═════ Recorded data ═════

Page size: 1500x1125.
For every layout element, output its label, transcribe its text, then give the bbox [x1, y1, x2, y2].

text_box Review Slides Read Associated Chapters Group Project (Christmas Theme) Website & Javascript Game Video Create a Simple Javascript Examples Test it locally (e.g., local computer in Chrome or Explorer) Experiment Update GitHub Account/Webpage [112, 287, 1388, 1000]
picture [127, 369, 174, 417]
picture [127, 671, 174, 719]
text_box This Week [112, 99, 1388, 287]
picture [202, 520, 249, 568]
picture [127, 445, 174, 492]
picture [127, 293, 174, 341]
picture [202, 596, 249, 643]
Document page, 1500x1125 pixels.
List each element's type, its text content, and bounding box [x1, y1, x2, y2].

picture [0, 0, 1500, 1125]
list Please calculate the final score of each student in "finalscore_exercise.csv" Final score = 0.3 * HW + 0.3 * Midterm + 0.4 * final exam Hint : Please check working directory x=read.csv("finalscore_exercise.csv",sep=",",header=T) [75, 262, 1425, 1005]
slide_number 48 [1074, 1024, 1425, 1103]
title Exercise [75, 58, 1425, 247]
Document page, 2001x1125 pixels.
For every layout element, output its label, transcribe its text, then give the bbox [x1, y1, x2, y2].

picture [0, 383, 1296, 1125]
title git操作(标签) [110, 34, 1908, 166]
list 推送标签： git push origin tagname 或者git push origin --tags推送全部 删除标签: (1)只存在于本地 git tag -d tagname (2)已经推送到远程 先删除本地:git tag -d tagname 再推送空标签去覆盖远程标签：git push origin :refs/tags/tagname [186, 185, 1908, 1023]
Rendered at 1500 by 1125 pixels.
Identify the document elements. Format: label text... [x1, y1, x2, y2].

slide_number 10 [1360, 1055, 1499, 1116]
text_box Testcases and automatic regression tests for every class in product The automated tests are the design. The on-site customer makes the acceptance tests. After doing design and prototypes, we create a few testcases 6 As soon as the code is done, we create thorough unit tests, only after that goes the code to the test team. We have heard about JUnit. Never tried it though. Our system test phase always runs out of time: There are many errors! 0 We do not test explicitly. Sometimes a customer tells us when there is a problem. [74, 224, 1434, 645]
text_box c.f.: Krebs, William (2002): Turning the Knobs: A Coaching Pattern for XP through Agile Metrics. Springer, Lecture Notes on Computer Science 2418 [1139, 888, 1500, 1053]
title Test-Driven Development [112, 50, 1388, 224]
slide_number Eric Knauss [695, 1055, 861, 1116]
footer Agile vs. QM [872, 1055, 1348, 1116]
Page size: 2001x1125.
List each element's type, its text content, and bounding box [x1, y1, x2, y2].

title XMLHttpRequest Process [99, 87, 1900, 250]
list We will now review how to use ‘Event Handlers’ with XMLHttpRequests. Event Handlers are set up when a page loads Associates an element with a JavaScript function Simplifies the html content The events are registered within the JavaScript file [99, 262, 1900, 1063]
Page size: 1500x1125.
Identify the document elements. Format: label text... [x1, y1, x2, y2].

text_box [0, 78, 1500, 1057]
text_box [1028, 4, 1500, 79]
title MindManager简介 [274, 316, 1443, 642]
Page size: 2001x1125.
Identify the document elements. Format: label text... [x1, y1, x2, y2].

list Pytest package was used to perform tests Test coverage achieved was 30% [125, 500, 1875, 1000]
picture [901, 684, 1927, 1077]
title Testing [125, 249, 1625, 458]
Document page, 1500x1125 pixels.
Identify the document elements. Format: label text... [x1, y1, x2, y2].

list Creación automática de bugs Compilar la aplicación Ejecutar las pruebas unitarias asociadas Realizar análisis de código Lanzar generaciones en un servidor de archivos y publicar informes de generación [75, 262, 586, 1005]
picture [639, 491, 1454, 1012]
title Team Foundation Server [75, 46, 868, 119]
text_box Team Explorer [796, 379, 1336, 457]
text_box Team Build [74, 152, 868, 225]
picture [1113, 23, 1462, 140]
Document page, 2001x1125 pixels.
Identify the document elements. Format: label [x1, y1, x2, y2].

═════

▶ Your goal
The response has to match the data exactly, line for line.

▶ Answer
Page size: 1500x1125.
For every layout element, output its label, transcribe its text, then give the bbox [x1, y1, x2, y2].

text_box Review Slides Read Associated Chapters Group Project (Christmas Theme) Website & Javascript Game Video Create a Simple Javascript Examples Test it locally (e.g., local computer in Chrome or Explorer) Experiment Update GitHub Account/Webpage [112, 287, 1388, 1000]
picture [127, 369, 174, 417]
picture [127, 671, 174, 719]
text_box This Week [112, 99, 1388, 287]
picture [202, 520, 249, 568]
picture [127, 445, 174, 492]
picture [127, 293, 174, 341]
picture [202, 596, 249, 643]
Document page, 1500x1125 pixels.
List each element's type, its text content, and bounding box [x1, y1, x2, y2].

picture [0, 0, 1500, 1125]
list Please calculate the final score of each student in "finalscore_exercise.csv" Final score = 0.3 * HW + 0.3 * Midterm + 0.4 * final exam Hint : Please check working directory x=read.csv("finalscore_exercise.csv",sep=",",header=T) [75, 262, 1425, 1005]
slide_number 48 [1074, 1024, 1425, 1103]
title Exercise [75, 58, 1425, 247]
Document page, 2001x1125 pixels.
For every layout element, output its label, transcribe its text, then give the bbox [x1, y1, x2, y2].

picture [0, 383, 1296, 1125]
title git操作(标签) [110, 34, 1908, 166]
list 推送标签： git push origin tagname 或者git push origin --tags推送全部 删除标签: (1)只存在于本地 git tag -d tagname (2)已经推送到远程 先删除本地:git tag -d tagname 再推送空标签去覆盖远程标签：git push origin :refs/tags/tagname [186, 185, 1908, 1023]
Rendered at 1500 by 1125 pixels.
Identify the document elements. Format: label text... [x1, y1, x2, y2].

slide_number 10 [1360, 1055, 1499, 1116]
text_box Testcases and automatic regression tests for every class in product The automated tests are the design. The on-site customer makes the acceptance tests. After doing design and prototypes, we create a few testcases 6 As soon as the code is done, we create thorough unit tests, only after that goes the code to the test team. We have heard about JUnit. Never tried it though. Our system test phase always runs out of time: There are many errors! 0 We do not test explicitly. Sometimes a customer tells us when there is a problem. [74, 224, 1434, 645]
text_box c.f.: Krebs, William (2002): Turning the Knobs: A Coaching Pattern for XP through Agile Metrics. Springer, Lecture Notes on Computer Science 2418 [1139, 888, 1500, 1053]
title Test-Driven Development [112, 50, 1388, 224]
slide_number Eric Knauss [695, 1055, 861, 1116]
footer Agile vs. QM [872, 1055, 1348, 1116]
Page size: 2001x1125.
List each element's type, its text content, and bounding box [x1, y1, x2, y2].

title XMLHttpRequest Process [99, 87, 1900, 250]
list We will now review how to use ‘Event Handlers’ with XMLHttpRequests. Event Handlers are set up when a page loads Associates an element with a JavaScript function Simplifies the html content The events are registered within the JavaScript file [99, 262, 1900, 1063]
Page size: 1500x1125.
Identify the document elements. Format: label text... [x1, y1, x2, y2].

text_box [0, 78, 1500, 1057]
text_box [1028, 4, 1500, 79]
title MindManager简介 [274, 316, 1443, 642]
Page size: 2001x1125.
Identify the document elements. Format: label text... [x1, y1, x2, y2].

list Pytest package was used to perform tests Test coverage achieved was 30% [125, 500, 1875, 1000]
picture [901, 684, 1927, 1077]
title Testing [125, 249, 1625, 458]
Document page, 1500x1125 pixels.
Identify the document elements. Format: label text... [x1, y1, x2, y2].

list Creación automática de bugs Compilar la aplicación Ejecutar las pruebas unitarias asociadas Realizar análisis de código Lanzar generaciones en un servidor de archivos y publicar informes de generación [75, 262, 586, 1005]
picture [639, 491, 1454, 1012]
title Team Foundation Server [75, 46, 868, 119]
text_box Team Explorer [796, 379, 1336, 457]
text_box Team Build [74, 152, 868, 225]
picture [1113, 23, 1462, 140]
Document page, 2001x1125 pixels.
Identify the document elements. Format: label [x1, y1, x2, y2].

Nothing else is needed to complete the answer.